Call me maybe: The Berlin-Moscow hot-line has been busy. Photo: DPA
The two have enjoyed a strong and steady working relationship in recent years, in large part due to Putin's fluent German and past ties with the former East Germany (albeit while working for the KGB).
But since the Russian leader has sunk into international isolation with his country's annexation of Crimea and its support for rebels in eastern Ukraine, the Chancellor beats out all others in having his ear, Die Welt newspaper reported Thursday.
Of the 120 calls Putin has had with world leaders since the start of the year, 33 were with Merkel, more than twice the amount of the nearest other leader eager to discuss Ukraine and other crises with him.
In second spot is France's François Hollande, with 15 calls.
The frequency of the calls reflects the urgency of the times.
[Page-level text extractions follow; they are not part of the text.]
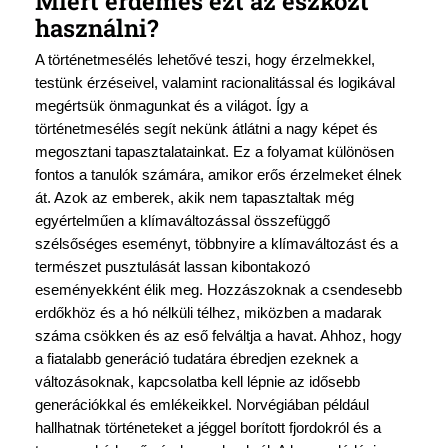
Miért érdemes ezt az eszközt
használni?
A történetmesélés lehetővé teszi, hogy érzelmekkel,
testünk érzéseivel, valamint racionalitással és logikával
megértsük önmagunkat és a világot. Így a
történetmesélés segít nekünk átlátni a nagy képet és
megosztani tapasztalatainkat. Ez a folyamat különösen
fontos a tanulók számára, amikor erős érzelmeket élnek
át. Azok az emberek, akik nem tapasztaltak még
egyértelműen a klímaváltozással összefüggő
szélsőséges eseményt, többnyire a klímaváltozást és a
természet pusztulását lassan kibontakozó
eseményekként élik meg. Hozzászoknak a csendesebb
erdőkhöz és a hó nélküli télhez, miközben a madarak
száma csökken és az eső felváltja a havat. Ahhoz, hogy
a fiatalabb generáció tudatára ébredjen ezeknek a
változásoknak, kapcsolatba kell lépnie az idősebb
generációkkal és emlékeikkel. Norvégiában például
hallhatnak történeteket a jéggel borított fjordokról és a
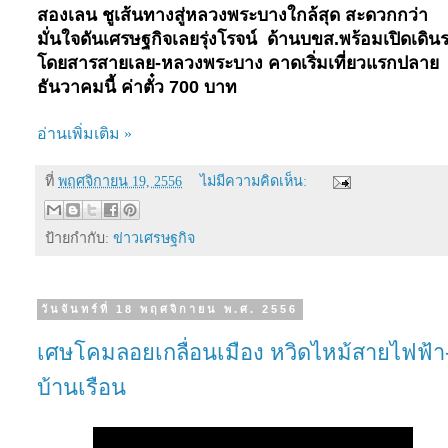
สองเลน ชูเส้นทางสู่หลวงพระบางใกล้สุด สะดวกกว่า
มั่นใจดันเศรษฐกิจเลยรุ่งโรจน์ ด้านบขส.พร้อมเปิดเดิน
โดยสารสายเลย
-
หลวงพระบาง คาดเริ่มเที่ยวแรกปลาย
ธันวาคมนี้ ค่าตั๋ว
700
บาท
อ่านเพิ่มเติม »
ที่
พฤศจิกายน 19, 2556
ไม่มีความคิดเห็น:
ป้ายกำกับ:
ข่าวเศรษฐกิจ
วันจันทร์ที่ 18 พฤศจิกายน พ.ศ. 2556
เศษโคมลอยเกลื่อนเมือง หวิดไหม้สายไฟฟ้า
บ้านเรือน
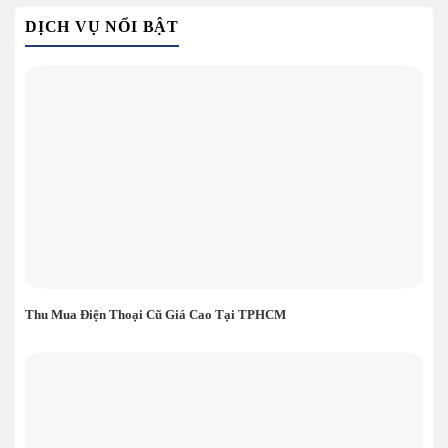
DỊCH VỤ NỔI BẬT
Thu Mua Điện Thoại Cũ Giá Cao Tại TPHCM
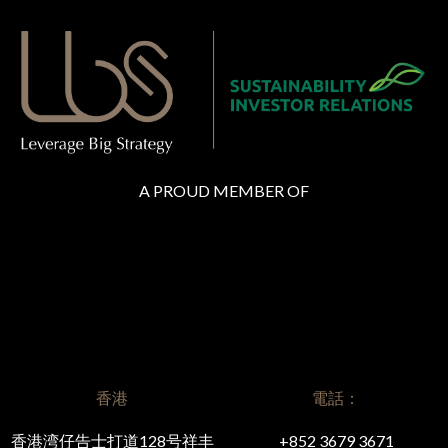
A PROUD MEMBER OF
香港
電話：
香港湾仔告士打道128号祥丰
+852 3679 3671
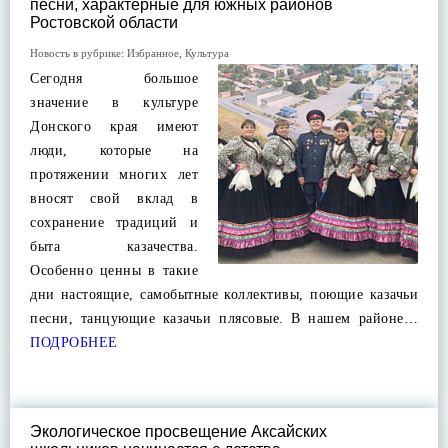
песни, характерные для южных районов
Ростовской области
Новость в рубрике:
Избранное
,
Культура
Сегодня большое
значение в культуре
Донского края имеют
люди, которые на
протяжении многих лет
вносят свой вклад в
сохранение традиций и
быта казачества.
Особенно ценны в такие
дни настоящие, самобытные коллективы, поющие казачьи
песни, танцующие казачьи плясовые. В нашем районе…
ПОДРОБНЕЕ
Экологическое просвещение Аксайских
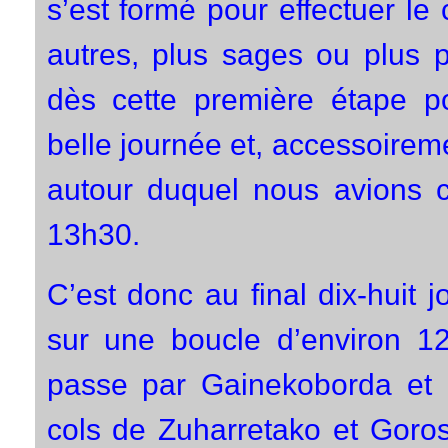
s’est formé pour effectuer le
autres, plus sages ou plus p
dès cette première étape pou
belle journée et, accessoireme
autour duquel nous avions 
13h30.
C’est donc au final dix-huit
sur une boucle d’environ 1
passe par Gainekoborda et 
cols de Zuharretako et Goros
According to the Kremlin, only 59 calls were made last year in the same period.
But lest the numbers paint a picture of a leader desperate for someone to talk to, the paper notes that it's far more often a case of other leaders trying to reach Putin, rather than him calling them.
Calls are often not taken by the Kremlin chief, with aides citing his unavailability. It could be, of course, that he just doesn't want to talk to them.
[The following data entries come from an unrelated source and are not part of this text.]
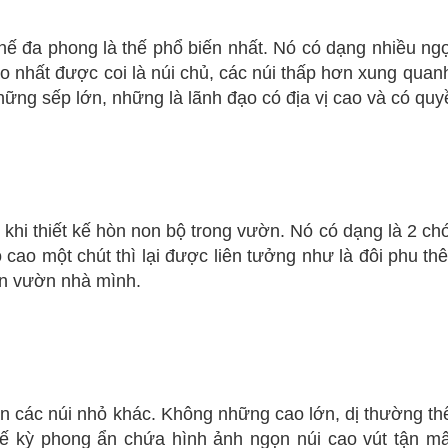
đa phong là thế phổ biến nhất. Nó có dạng nhiều ngọn 
o nhất được coi là núi chủ, các núi thấp hơn xung quanh
ững sếp lớn, những là lãnh đạo có địa vị cao và có quyề
thiết kế hòn non bộ trong vườn. Nó có dạng là 2 chó
cao một chút thì lại được liên tưởng như là đôi phu th
ân vườn nhà mình.
 các núi nhỏ khác. Không những cao lớn, dị thường th
 kỳ phong ẩn chứa hình ảnh ngọn núi cao vút tận mây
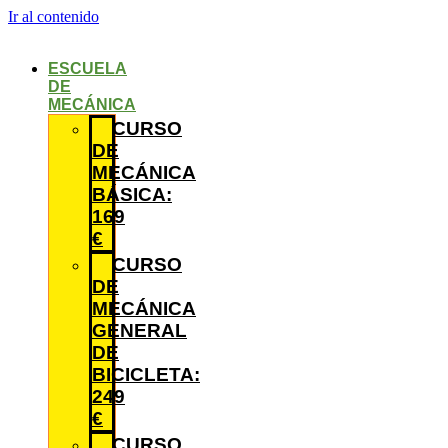
Ir al contenido
ESCUELA
DE
MECÁNICA
CURSO
DE
MECÁNICA
BÁSICA:
169
€
CURSO
DE
MECÁNICA
GENERAL
DE
BICICLETA:
249
€
CURSO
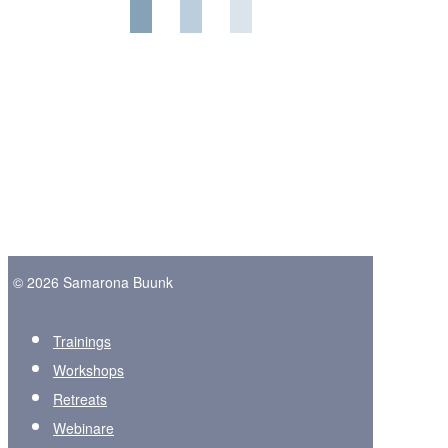
© 2026 Samarona Buunk
Trainings
Workshops
Retreats
Webinare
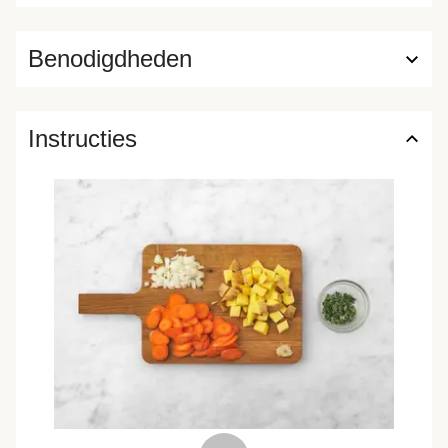
Benodigdheden
Instructies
Another key distinction is whether the call is conducted one-on-one (with the exception of interpreters) with a leader, or taken as a conference call, hosted by one leader but including others too.
A total of 21 out of 33 calls with Merkel were in the bilateral format.
But nine of Hollande's 15 calls with the Russian leader were in a group format, which is interpreted more as rendering an intermediary service for the world community.
By contrast, Putin and US President Barack Obama held 10 bilateral calls this year.
Who ya gonna call?
The peak of the hot-line calls came in March, when the Crimea snatch took place and first sanctions were announced against Russia, with Putin fielding 25 calls, including several from the Chancellor.
Another 24 took place in July, when a missile strike that many countries have blamed on Russia downed the Malaysia Airlines flight MH17, killing all 298 people on board.
As for the content of the calls and who led the conversation, information varies depending on which side tells the world about it.
In Merkel's last conversations with Putin, held on August 16 and 6, she focused on Germany's demand that Russia cease supplying weapons and armed personnel to separatists in eastern Ukraine, a German government spokesman said.
But the Kremlin said this was not a topic of either phone call. In the first, they claim that Putin rather informed Merkel about Russian humanitarian aid deliveries to the conflict zone (which critics claim were a cover for weapons supplies).
And during the second he squarely blamed the government in Kiev for the events in eastern Ukraine, Moscow adds.
Among other world leaders, Britain's David Cameron spoke six times with Putin this year.
This was the same amount as Ukraine's President Petro Poroschenko, and one call less than Putin held with his ex-Soviet neighbour Alexander Lukashenko in Belarus.